The influence of larval migration and dispersal depth on potential larval trajectories of a deep-sea bivalve

Abstract

Many fundamental questions in marine ecology require an understanding of larval dispersal and connectivity, yet direct observations of larval trajectories are difficult or impossible to obtain. Although biophysical models provide an alternative approach, in the deep sea, essential biological parameters for these models have seldom been measured empirically. In this study, we used a biophysical model to explore the role of behaviorally mediated migration from two methane seep sites in the Gulf of Mexico on potential larval dispersal patterns and population connectivity of the deep-sea mussel “Bathymodiolus” childressi, a species for which some biological information is available.

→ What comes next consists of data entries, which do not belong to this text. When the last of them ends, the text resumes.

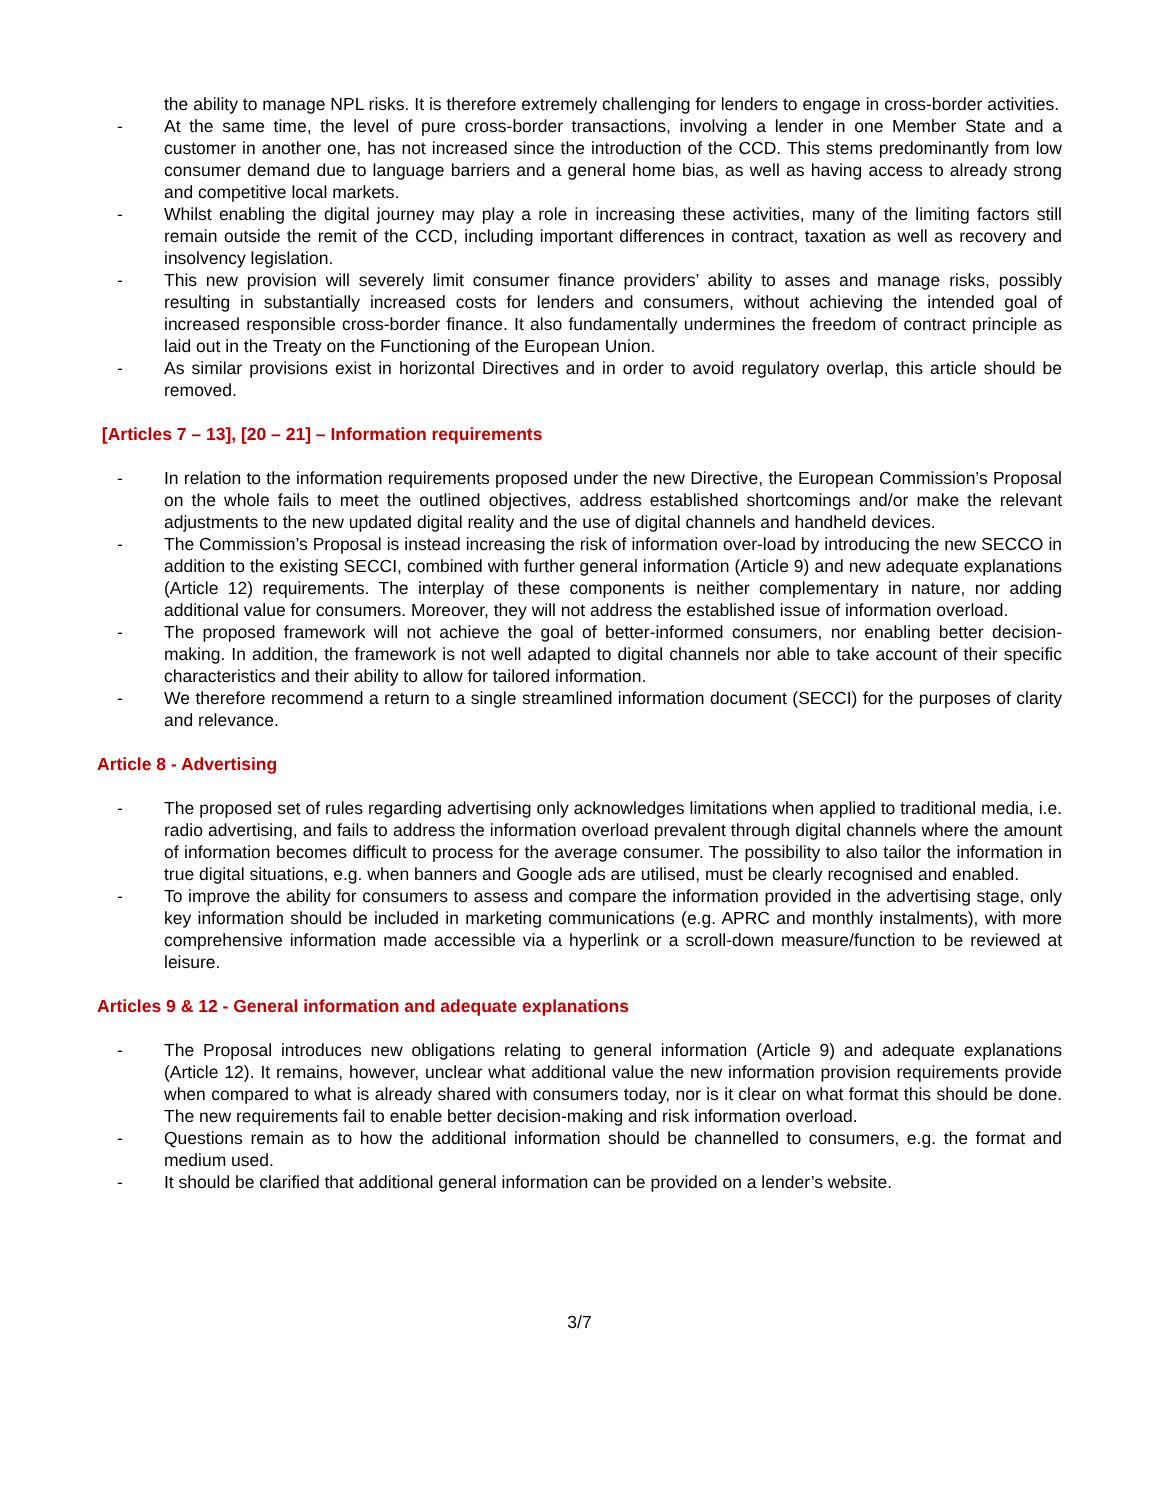the ability to manage NPL risks. It is therefore extremely challenging for lenders to engage in cross-border activities.
- At the same time, the level of pure cross-border transactions, involving a lender in one Member State and a customer in another one, has not increased since the introduction of the CCD. This stems predominantly from low consumer demand due to language barriers and a general home bias, as well as having access to already strong and competitive local markets.
- Whilst enabling the digital journey may play a role in increasing these activities, many of the limiting factors still remain outside the remit of the CCD, including important differences in contract, taxation as well as recovery and insolvency legislation.
- This new provision will severely limit consumer finance providers’ ability to asses and manage risks, possibly resulting in substantially increased costs for lenders and consumers, without achieving the intended goal of increased responsible cross-border finance. It also fundamentally undermines the freedom of contract principle as laid out in the Treaty on the Functioning of the European Union.
- As similar provisions exist in horizontal Directives and in order to avoid regulatory overlap, this article should be removed.
[Articles 7 – 13], [20 – 21] – Information requirements
- In relation to the information requirements proposed under the new Directive, the European Commission’s Proposal on the whole fails to meet the outlined objectives, address established shortcomings and/or make the relevant adjustments to the new updated digital reality and the use of digital channels and handheld devices.
- The Commission’s Proposal is instead increasing the risk of information over-load by introducing the new SECCO in addition to the existing SECCI, combined with further general information (Article 9) and new adequate explanations (Article 12) requirements. The interplay of these components is neither complementary in nature, nor adding additional value for consumers. Moreover, they will not address the established issue of information overload.
- The proposed framework will not achieve the goal of better-informed consumers, nor enabling better decision-making. In addition, the framework is not well adapted to digital channels nor able to take account of their specific characteristics and their ability to allow for tailored information.
- We therefore recommend a return to a single streamlined information document (SECCI) for the purposes of clarity and relevance.
Article 8 - Advertising
- The proposed set of rules regarding advertising only acknowledges limitations when applied to traditional media, i.e. radio advertising, and fails to address the information overload prevalent through digital channels where the amount of information becomes difficult to process for the average consumer. The possibility to also tailor the information in true digital situations, e.g. when banners and Google ads are utilised, must be clearly recognised and enabled.
- To improve the ability for consumers to assess and compare the information provided in the advertising stage, only key information should be included in marketing communications (e.g. APRC and monthly instalments), with more comprehensive information made accessible via a hyperlink or a scroll-down measure/function to be reviewed at leisure.
Articles 9 & 12 - General information and adequate explanations
- The Proposal introduces new obligations relating to general information (Article 9) and adequate explanations (Article 12). It remains, however, unclear what additional value the new information provision requirements provide when compared to what is already shared with consumers today, nor is it clear on what format this should be done. The new requirements fail to enable better decision-making and risk information overload.
- Questions remain as to how the additional information should be channelled to consumers, e.g. the format and medium used.
- It should be clarified that additional general information can be provided on a lender’s website.
3/7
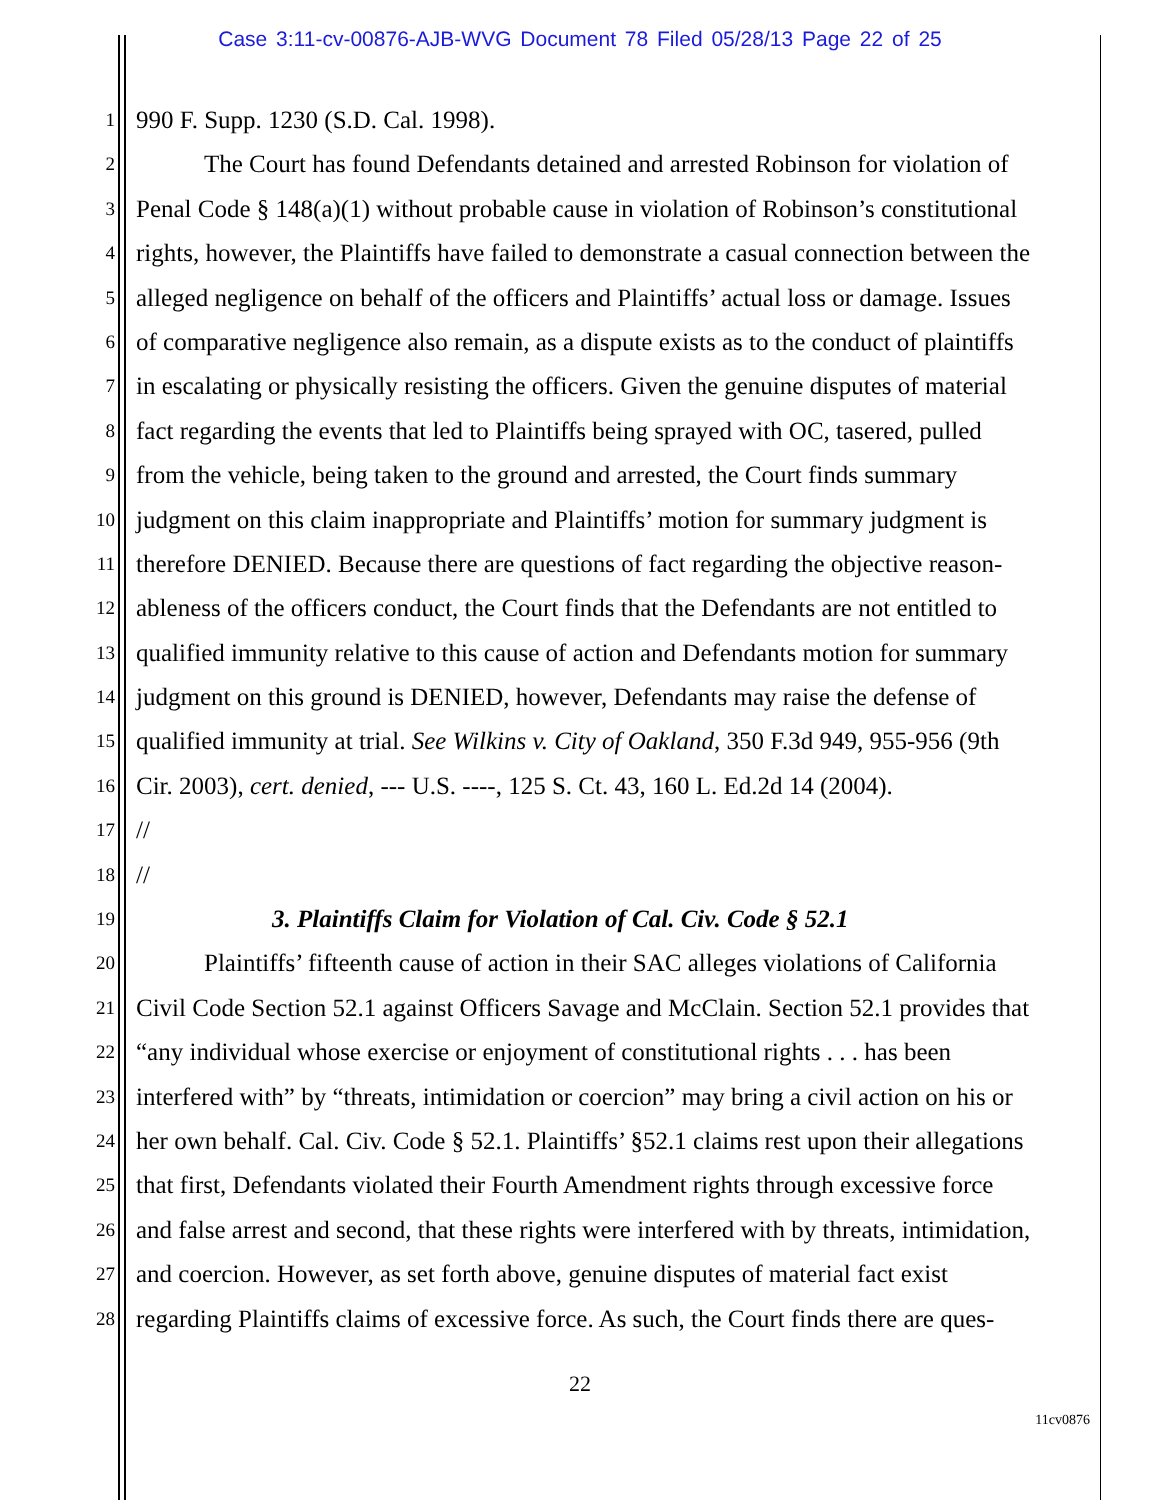Case 3:11-cv-00876-AJB-WVG Document 78 Filed 05/28/13 Page 22 of 25
1 990 F. Supp. 1230 (S.D. Cal. 1998).
2 The Court has found Defendants detained and arrested Robinson for violation of
3 Penal Code § 148(a)(1) without probable cause in violation of Robinson’s constitutional
4 rights, however, the Plaintiffs have failed to demonstrate a casual connection between the
5 alleged negligence on behalf of the officers and Plaintiffs’ actual loss or damage. Issues
6 of comparative negligence also remain, as a dispute exists as to the conduct of plaintiffs
7 in escalating or physically resisting the officers. Given the genuine disputes of material
8 fact regarding the events that led to Plaintiffs being sprayed with OC, tasered, pulled
9 from the vehicle, being taken to the ground and arrested, the Court finds summary
10 judgment on this claim inappropriate and Plaintiffs’ motion for summary judgment is
11 therefore DENIED. Because there are questions of fact regarding the objective reason-
12 ableness of the officers conduct, the Court finds that the Defendants are not entitled to
13 qualified immunity relative to this cause of action and Defendants motion for summary
14 judgment on this ground is DENIED, however, Defendants may raise the defense of
15 qualified immunity at trial. See Wilkins v. City of Oakland, 350 F.3d 949, 955-956 (9th
16 Cir. 2003), cert. denied, --- U.S. ----, 125 S. Ct. 43, 160 L. Ed.2d 14 (2004).
17 //
18 //
19 3. Plaintiffs Claim for Violation of Cal. Civ. Code § 52.1
20 Plaintiffs’ fifteenth cause of action in their SAC alleges violations of California
21 Civil Code Section 52.1 against Officers Savage and McClain. Section 52.1 provides that
22 “any individual whose exercise or enjoyment of constitutional rights . . . has been
23 interfered with” by “threats, intimidation or coercion” may bring a civil action on his or
24 her own behalf. Cal. Civ. Code § 52.1. Plaintiffs’ §52.1 claims rest upon their allegations
25 that first, Defendants violated their Fourth Amendment rights through excessive force
26 and false arrest and second, that these rights were interfered with by threats, intimidation,
27 and coercion. However, as set forth above, genuine disputes of material fact exist
28 regarding Plaintiffs claims of excessive force. As such, the Court finds there are ques-
22
11cv0876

Three possible larval dispersal strategies were evaluated for larvae with a Planktonic Larval Duration (PLD) of 395 days: (1) demersal drift, (2) dispersal near the surface early in larval life followed by an extended demersal period before settlement, and (3) dispersal near the surface until just before settlement. Upward swimming speeds varied in the model based on the best data available. Average dispersal distances for simulated larvae varied between 16km and 1488km. Dispersal in the upper water column resulted in the greatest dispersal distance (1173km ± 2.00), followed by mixed dispersal depth (921km ± 2.00). Larvae originating in the Gulf of Mexico can potentially seed most known seep metapopulations on the Atlantic continental margin, whereas larvae drifting demersally cannot (237km ± 1.43). Depth of dispersal is therefore shown to be a critical parameter for models of deep-sea connectivity.